**Exercise requirements**.
Copy the data below word for word, beginning at the line that contains "Levenstein, Orden, Parcial" and stopping after the line that contains "Rank the categories".

**Exercise data**.
__________
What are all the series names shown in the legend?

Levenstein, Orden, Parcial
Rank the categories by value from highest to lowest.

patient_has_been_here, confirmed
__________
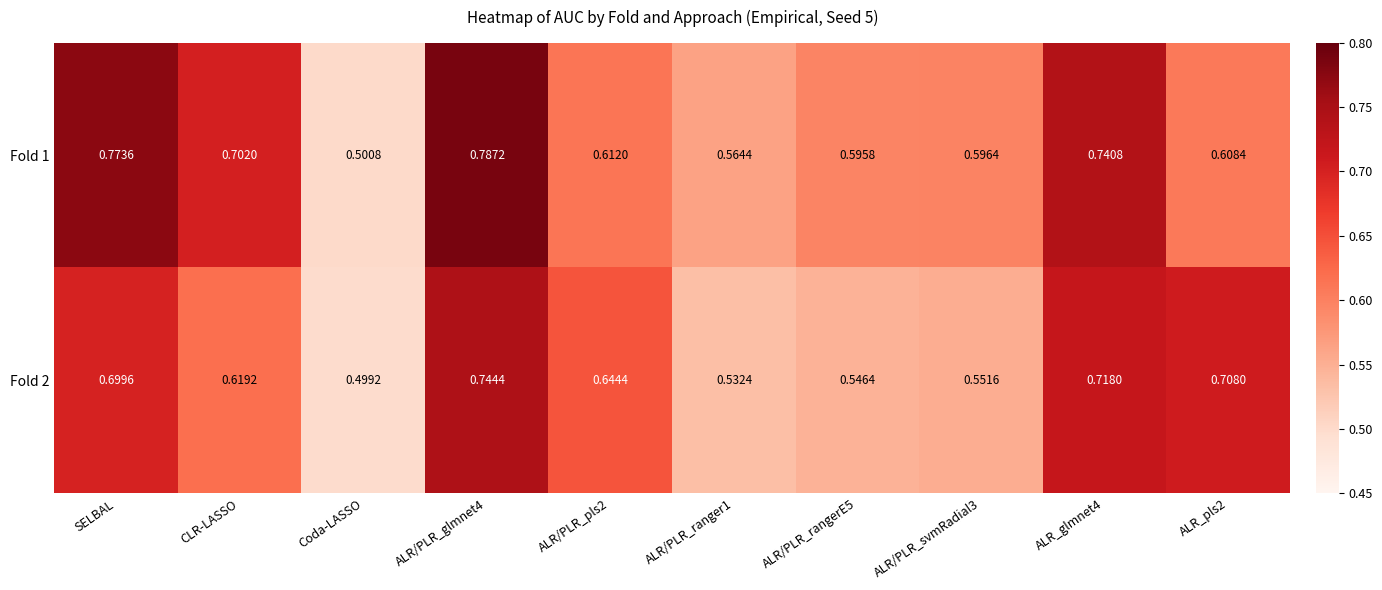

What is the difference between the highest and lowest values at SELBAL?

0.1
__________
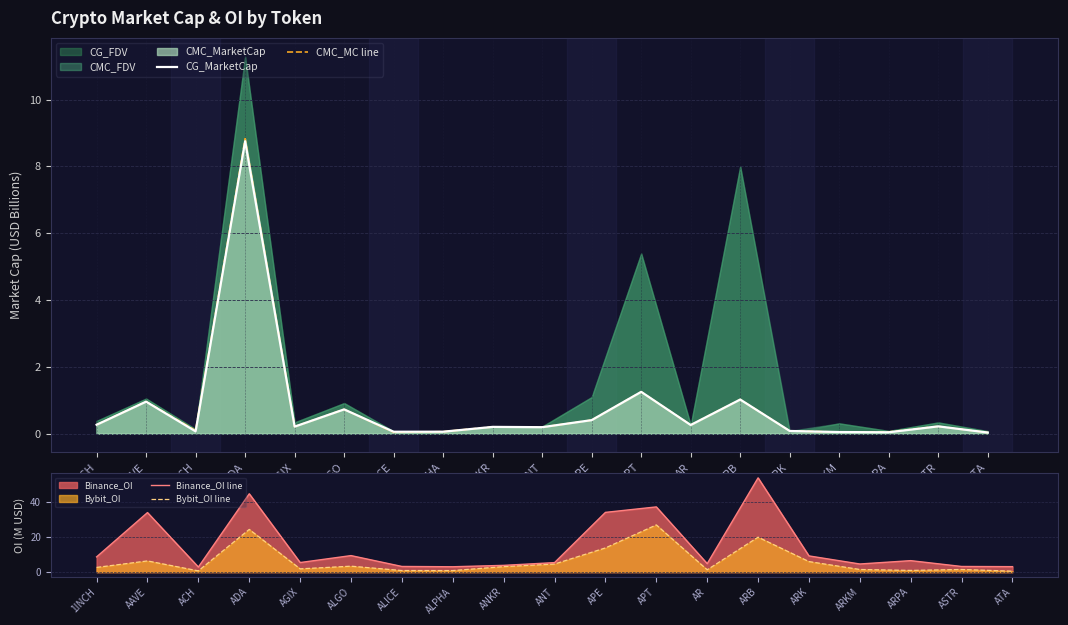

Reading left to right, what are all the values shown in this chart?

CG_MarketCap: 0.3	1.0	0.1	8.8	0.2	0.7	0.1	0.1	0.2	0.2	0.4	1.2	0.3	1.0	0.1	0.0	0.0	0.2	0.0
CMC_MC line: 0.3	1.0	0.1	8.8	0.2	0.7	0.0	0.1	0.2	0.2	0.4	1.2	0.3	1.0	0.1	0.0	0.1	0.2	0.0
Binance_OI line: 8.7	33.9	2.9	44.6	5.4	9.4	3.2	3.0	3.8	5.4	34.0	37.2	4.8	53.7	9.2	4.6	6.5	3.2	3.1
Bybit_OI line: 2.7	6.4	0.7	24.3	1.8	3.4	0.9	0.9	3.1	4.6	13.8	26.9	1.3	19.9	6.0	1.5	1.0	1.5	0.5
__________
**Solution for this task**.
Levenstein, Orden, Parcial
Rank the categories by value from highest to lowest.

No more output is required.